Data Augmentation for Sign Language Gloss Translation
This addresses the low-resource challenge in sign language translation for deaf and hearing communities, but it is incremental as it builds on existing decomposition methods with rule-based heuristics.
The paper tackled gloss-to-text translation for sign languages as a low-resource neural machine translation problem, exploiting lexical overlap and syntactic divergence to generate pseudo-parallel data, resulting in improvements of up to 3.14 BLEU for ASL-English and 2.20 BLEU for DGS-German.
Sign language translation (SLT) is often decomposed into video-to-gloss recognition and gloss-to-text translation, where a gloss is a sequence of transcribed spoken-language words in the order in which they are signed.
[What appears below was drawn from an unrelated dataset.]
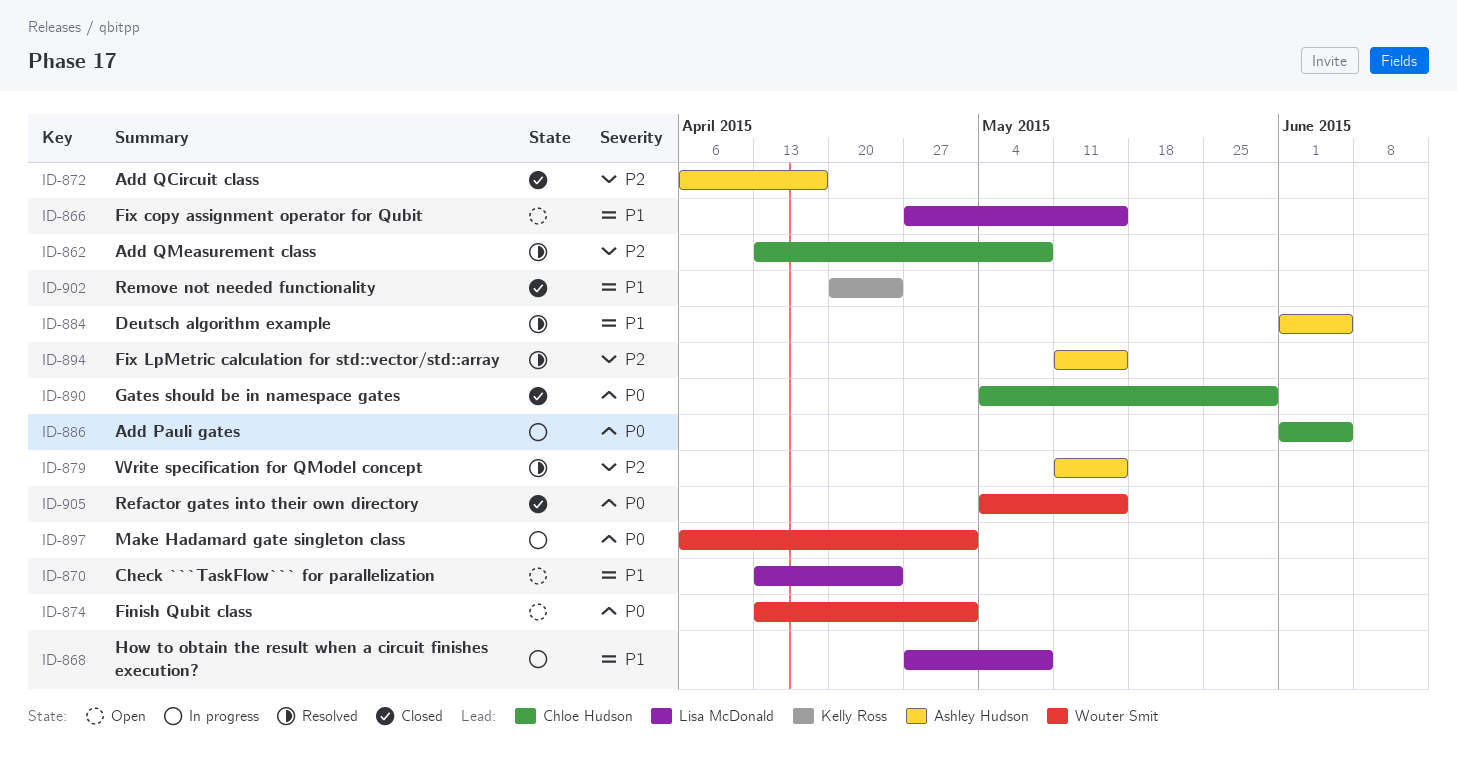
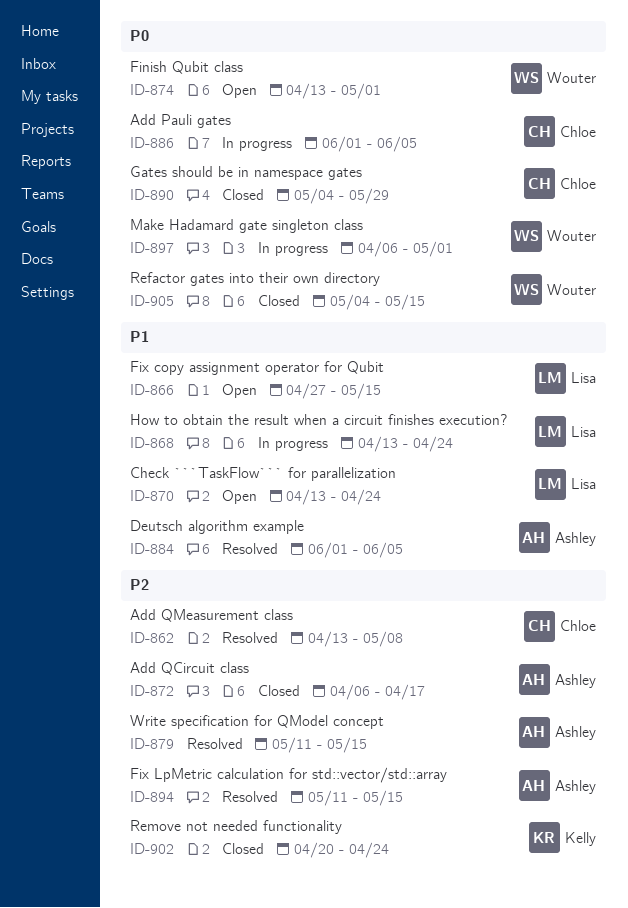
ID-868, start: Apr 27 -> Apr 13
ID-868, due: May 8 -> Apr 24
ID-902, priority: P1 -> P2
We focus here on gloss-to-text translation, which we treat as a low-resource neural machine translation (NMT) problem. However, unlike traditional low-resource NMT, gloss-to-text translation differs because gloss-text pairs often have a higher lexical overlap and lower syntactic overlap than pairs of spoken languages. We exploit this lexical overlap and handle syntactic divergence by proposing two rule-based heuristics that generate pseudo-parallel gloss-text pairs from monolingual spoken language text. By pre-training on the thus obtained synthetic data, we improve translation from American Sign Language (ASL) to English and German Sign Language (DGS) to German by up to 3.14 and 2.20 BLEU, respectively.